Gjirokastra – The city of stone
If you had imagined about a stone town, be sure it exists. It’s called Gjirokastra and it’s in Albania. In this small town in the Balkans, Gjirokastra is a attraction to visit and also, Since 2005, it has been in UNESCO World Heritage site.
The origin of the city starts with the castle of Gjirokastra, built in IV century. The city was named Argyrokastro, in 1336. Then in 1417, the Ottoman army conquered the city. Gjirokastra reached its peak over 1800-1830, when monumental assembly houses were built. The first neighborhoods are those of Bazaar and Hazmurate.

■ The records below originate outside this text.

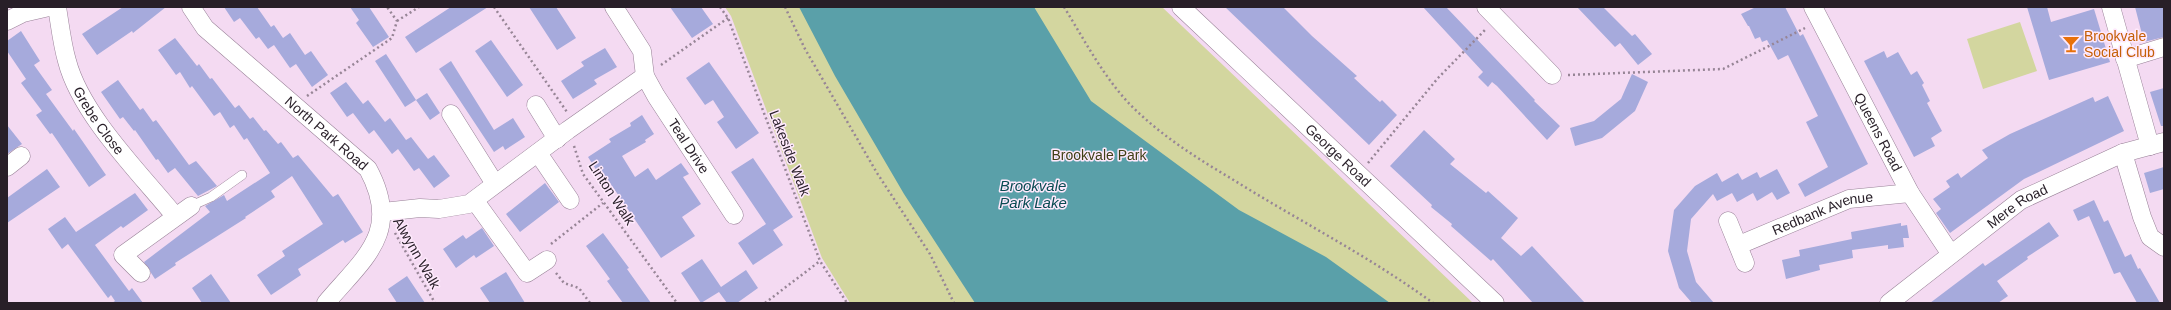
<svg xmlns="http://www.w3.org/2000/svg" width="2171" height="310" font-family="Arial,sans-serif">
	<rect width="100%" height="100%" fill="#f4daf2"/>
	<path fill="#d3d69f" d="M725,7H1162L1473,303H850L822,258L731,16Z
		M2020,22L2037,71L1983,89L1967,39Z"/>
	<path fill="#5aa0a9" d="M799,7H1034L1091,101L1239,210L1326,257L1390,303H975L904,194L835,76Z"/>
	<path fill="#a6aadc" d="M123,7H166L133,33L132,31L97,55L82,34Z
		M224,7H257L271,27L274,25L283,38L290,33L305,55L311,51L328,75L312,87L296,64L290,68L274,45L268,49L259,37L256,39L240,18L234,22Z
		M350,7H369L389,37L373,47L356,23L359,20Z
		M451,7H488L416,53L405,37Z
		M529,7H556L576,38L557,50Z
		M670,7H701L713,24L692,38Z
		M1225,7H1283L1312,36L1357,76L1354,78L1369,92L1380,102L1382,100L1397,115L1369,145Z
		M1423,7H1446L1535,100L1534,101L1560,126L1547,140L1497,86L1492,82L1488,87L1478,77L1483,72Z
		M1577,7H1603L1632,36L1635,34L1652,54L1638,65L1620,43L1615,47Z
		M1756,7H1785L1800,36L1803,34L1868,164L1805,197L1798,184L1828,167L1806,122L1818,116L1788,55L1778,60L1767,40L1762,42L1760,37L1755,39L1749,26H1748L1741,14Z
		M2027,7H2047L2051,22L2094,9L2110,62L2049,80Z
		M2135,7H2164V37L2144,42Z
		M21,31L40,61L34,65L52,90L46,94L73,131L74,129L106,175L89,187L52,133L50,134L36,115L42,111L21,83L26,79L7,51V41Z
		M175,38L197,66L199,64L210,79L212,78L235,108L239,105L250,119L253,117L264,131L266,130L278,144L281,142L293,158L298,155L333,197L338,194L363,232L345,243L343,240L298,269L301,275L271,295L257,275L285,256L282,251L323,224L292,176L271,191L275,197L245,217L246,218L175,263L176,265L155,279L144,262L210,212L205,206L224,195L227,201L270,173L247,138L244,140L234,125L230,128L220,112L214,116L192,86L190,88L180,72L176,75L166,61L158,50Z
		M491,40L523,85L507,97L475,51Z
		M605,48L617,67L594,80L597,84L573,99L561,81L584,66L581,62Z
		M1884,51L1887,58L1898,52L1911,75L1917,71L1924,83L1922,85L1930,101L1927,103L1942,131L1931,138L1935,146L1914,157L1864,61Z
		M386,54L416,100L405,107L375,61Z
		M451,61L494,130L513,118L525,137L505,150L503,146L494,152L439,69Z
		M709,62L759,133L736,149L717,122L724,117L713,100L705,105L686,78Z
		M1632,74L1648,82L1635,111L1602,138L1575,146L1570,128L1594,121L1621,99Z
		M118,80L140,110L143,108L153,122L156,120L189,165L196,161L217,186L198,196L175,168L168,173L158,159L156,160L135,130L134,131L123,117L120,119L101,92Z
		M346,82L363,104L368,100L385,122L390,118L406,140L411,137L428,159L434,155L450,176L434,188L419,168L414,171L398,149L392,154L374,130L369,134L353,113L347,117L330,93Z
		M2164,88V126H2161L2150,92Z
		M427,93L440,113L430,120L416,100Z
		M2108,96L2124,131L2024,179L1950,233L1936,213L1941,209L1933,199L1950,187L1946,181L1958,173L1961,178L1988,158L1982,150L2010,134L2093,97L2095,102Z
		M642,115L654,134L645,140L646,142L622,156L635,177L648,168L656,180L681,163L689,174L683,177L701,204L682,217L695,236L661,258L606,177L602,179L588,157L611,142L609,139L631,126L630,123Z
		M7,125L22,144L7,154Z
		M1424,130L1455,159L1450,164L1486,193L1488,191L1518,218L1501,238L1521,256L1532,246L1585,303H1533L1493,259L1491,261L1451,226L1452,224L1431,207L1432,205L1390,166Z
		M753,158L793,217L773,230L783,245L753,265L738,243L766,224L731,172Z
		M2164,167V189L2150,193L2144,173Z
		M47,169L60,187L7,223V198Z
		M1777,169L1790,193L1777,200L1772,192L1757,201L1753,193L1737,202L1732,193L1717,201L1713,194L1691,219L1687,251L1696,282L1714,303H1692L1679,288L1668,251L1674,210L1695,186L1717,173L1722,182L1738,173L1742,180L1757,172L1760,178Z
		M545,183L559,202L520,232L506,214Z
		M135,193L148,210L123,228L121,226L95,245L129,291L132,288L143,303H112L115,301L111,295L108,298L68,244L62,249L48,229L65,217L76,232Z
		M2094,200L2104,222L2108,220L2125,257L2131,254L2138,269L2140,268L2160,303H2137L2120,272L2114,274L2089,216L2078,221L2073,210Z
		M2049,222L2059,236L2027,257L2028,259L1997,281L2008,296L1998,303H1930L1983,263L1985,266Z
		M1901,223V226L1907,225L1909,238H1903L1904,247L1888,249V245L1852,250L1853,258L1819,265L1820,270L1786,279L1782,260L1800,256L1799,250L1852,239L1851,232Z
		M482,228L494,246L476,258L474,255L456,268L443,249L463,235L466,239Z
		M603,233L629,268L627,269L651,303H623L607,281L610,279L586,246Z
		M702,259L721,287L746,270L758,288L737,303H727L719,292L701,303L681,273Z
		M506,272L525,303H490L480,288Z
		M211,274L231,303H202L192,288Z
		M407,276L425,303H397L388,289Z"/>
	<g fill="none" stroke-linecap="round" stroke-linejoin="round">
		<g stroke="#998298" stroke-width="10">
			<path id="service" d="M191,206L211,197L242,175"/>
		</g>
		<g stroke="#998298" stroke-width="19">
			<g id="minor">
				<path id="s1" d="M57,7C60,25 62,44 67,61C81,115 140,173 175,216"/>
				<path id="s2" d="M191,7L205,28L368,169C402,232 365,257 326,303"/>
				<path id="s3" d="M614,7L642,51L645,76L656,96L734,215"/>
				<path id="s4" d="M1181,7L1495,303"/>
				<path d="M1486,7L1552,75"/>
				<path id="s5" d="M1813,7L1910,193L1950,253"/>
				<path d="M2111,7L2150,146"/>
				<path d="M7,21L23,13L49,7"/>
				<path d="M2125,59L2164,47"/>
				<path d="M536,105L557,139"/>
				<path d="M451,114L495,184"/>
				<path d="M538,153L570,200"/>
				<path d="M2123,153L2142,217L2150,237L2164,247"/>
				<path d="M7,167L21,156"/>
				<path d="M475,201L527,273L547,260"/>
				<path d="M383,212L420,208L439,209L469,204L568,130L645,76"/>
				<path d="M1728,221L1745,263"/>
				<path id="s6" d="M1739,245L1849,199L1910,193"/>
				<path d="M141,273L123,255L191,206"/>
				<path id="s7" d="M1889,303L2021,200L2123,153L2164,142"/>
			</g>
		</g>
		<path stroke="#978596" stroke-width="2.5" stroke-dasharray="2 3" stroke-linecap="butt" d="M494,7L567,112
			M720,7L728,18L820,261L847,303
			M785,7L805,49L877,173L930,254L954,303
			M1064,7C1087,44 1108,86 1141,115C1168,140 1200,160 1232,179C1299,221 1369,256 1433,303
			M397,21L419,7
			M661,65L728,18
			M1568,75L1723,69L1805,28
			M307,96L392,38L397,21L387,7
			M574,146L583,174L677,303
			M1368,163L1438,78L1485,30
			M395,233L435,303
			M551,244L603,203
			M556,273L564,283L579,288L590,303
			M765,303L820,261"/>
		<use href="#service" stroke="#fff" stroke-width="9"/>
		<use href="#minor" stroke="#fff" stroke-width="18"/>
	</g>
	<defs>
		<g id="bar-bare" transform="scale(1.38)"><path d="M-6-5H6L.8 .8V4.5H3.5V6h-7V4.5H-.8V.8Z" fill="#e8710a" stroke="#fee9fc" stroke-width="2.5" paint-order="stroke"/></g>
	</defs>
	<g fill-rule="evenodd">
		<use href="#bar-bare" x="2071" y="44"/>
	</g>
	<g text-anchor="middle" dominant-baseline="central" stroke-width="3" stroke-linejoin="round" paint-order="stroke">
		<g font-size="14" fill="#c56008" stroke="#fee9fc" text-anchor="start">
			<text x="2084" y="36">Brookvale<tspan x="2084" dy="16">Social Club</tspan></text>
		</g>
		<g font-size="14" fill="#281f28" stroke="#fee9fc">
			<text stroke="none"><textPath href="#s1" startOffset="123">Grebe Close</textPath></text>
			<text stroke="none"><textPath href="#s5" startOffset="141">Queens Road</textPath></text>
			<text stroke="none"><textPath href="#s2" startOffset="186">North Park Road</textPath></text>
			<text stroke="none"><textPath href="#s3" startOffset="160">Teal Drive</textPath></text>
			<text transform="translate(790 153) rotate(69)">Lakeside Walk</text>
			<text stroke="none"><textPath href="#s4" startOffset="216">George Road</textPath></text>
			<text transform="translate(612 193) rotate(57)">Linton Walk</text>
			<text stroke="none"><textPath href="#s7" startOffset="161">Mere Road</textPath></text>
			<text stroke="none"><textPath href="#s6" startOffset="90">Redbank Avenue</textPath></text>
			<text transform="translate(417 253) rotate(60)">Alwynn Walk</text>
		</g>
		<g font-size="14" fill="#3e3f15" stroke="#fee9fc">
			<text x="1099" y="155">Brookvale Park</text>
		</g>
		<g font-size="15" font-style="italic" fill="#094b52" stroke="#fee9fc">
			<text x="1033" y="185">Brookvale<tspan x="1033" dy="17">Park Lake</tspan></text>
		</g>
	</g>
	<rect width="2171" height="310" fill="none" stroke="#281f28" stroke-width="16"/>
</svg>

The main characteristic of Gjirokastra is the intensive use of stone in building the houses, which look like small fortresses and the streets of cobblestone, which all lead to Bazaar. You can also visit the Mosque of Bazaar here, built in 1557. Due to all these features, Gjirokastra is also known as the “The Stone City”.
The most important structure of the city is the castle, which is the biggest castle in Albania. Gjirokastra Castle, invites you to the Museum of Weapons,opened in 1971. During your stay in Gjirokastra, you can visit the Ethnographic Museum, located in the house where the former communist dictator Enver Hoxha was born.
Gjirokastra traditional houses
You can also visit the house of Zekati family in Palorto. It is one of the most magnificent and characteristic buildings of Gjirokastra. It is considered as the best surviving example of an ottoman tower house in Gjirokastra.
Other important traditional buildings to visit are Angonati House, Babaramonewly restored house, Skendulaj house or Eqrem Cabej House. One of the famous spots to visit at ‘Sokaku i te Marreve’ that means Mad People Street is also the reconstructed house of the famous Albanian writer Ismail Kadare.
If you like culinary, be sure to visit because the town of Gjirokastra is also known for its culinary art. We can mention special dishes like; pasha qofte, shapkat, oshaf with dried figs (a dessert with sheep`s milk, sugar and dried figs), etc.